If the purpose of creation is to glorify God (which is about as conservative evangelical a statement as you can make), that means that every inch of creation is sacred and irreplaceably particular. If everything is generic and interchangeable, then the market has displaced God as our source of value no matter what ideologies we use to mask that.

The apostle Paul writes that “creation waits with eager longing for the revealing of the children of God, for the creation was subjected to futility, not of its own will but by the will of the one who subjected it” (Romans 8:19-20). The basic problem of humanity is our disharmony with God and all the sacred beauty that glorifies God.

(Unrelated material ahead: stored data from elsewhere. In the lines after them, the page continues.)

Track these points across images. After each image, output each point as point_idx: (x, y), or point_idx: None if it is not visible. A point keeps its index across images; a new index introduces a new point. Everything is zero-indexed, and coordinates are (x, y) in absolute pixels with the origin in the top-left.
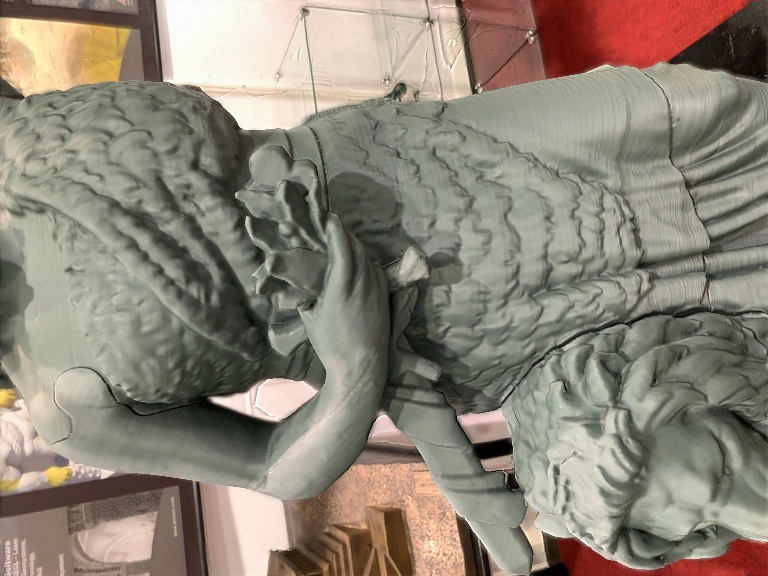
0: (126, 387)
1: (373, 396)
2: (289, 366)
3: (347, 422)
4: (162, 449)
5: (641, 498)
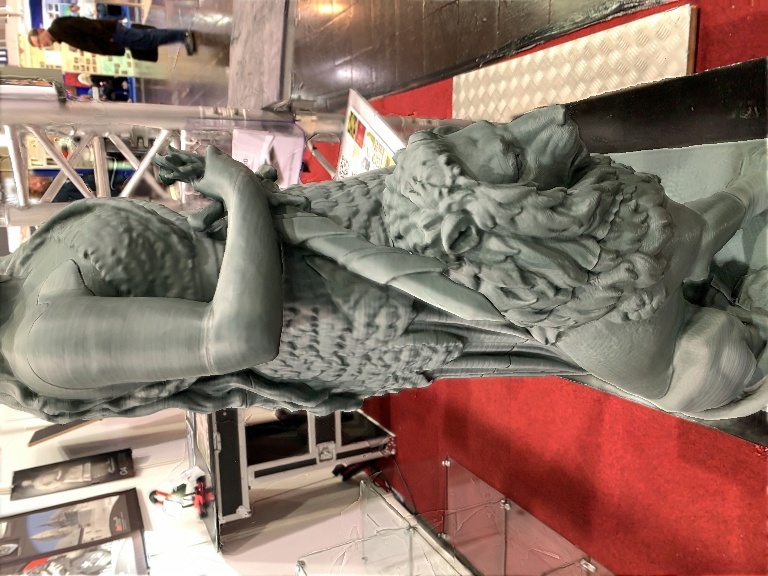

We have subjected creation to futility because we have seen it as an object to conquer, exploit, and marketize into profit. Capitalism is the most metastasized form of the human brokenness Augustine called “humanity curved inward upon itself.” It is our collective fear and mistrust that turns reality into an all-consuming plantation of commodities.

Paul defines the purpose of Christianity as a “ministry of reconciliation” (2 Corinthians 5:18). Many white Christians view this reconciliation as an abstract, juridical process that takes place in a disembodied heaven where we go after spending our lives in disembodied, generic suburbias. But Paul makes it very clear that reconciliation includes every aspect of creation. It’s not merely something that happens in a divine ledger book; it is our reintegration into the song of God and our rediscovery of the sacred world that God created.

In this sense, LaDonna Bravebull Allard and the native peoples who have gathered with her are much better ministers of reconciliation than most Christians ever have been. If God’s glory is actually more than an ideological code term to us, then Christians need to defend the sacred against the hegemony of the market. This is a religious freedom issue if there ever was one. Christians need to stand with the people of Standing Rock.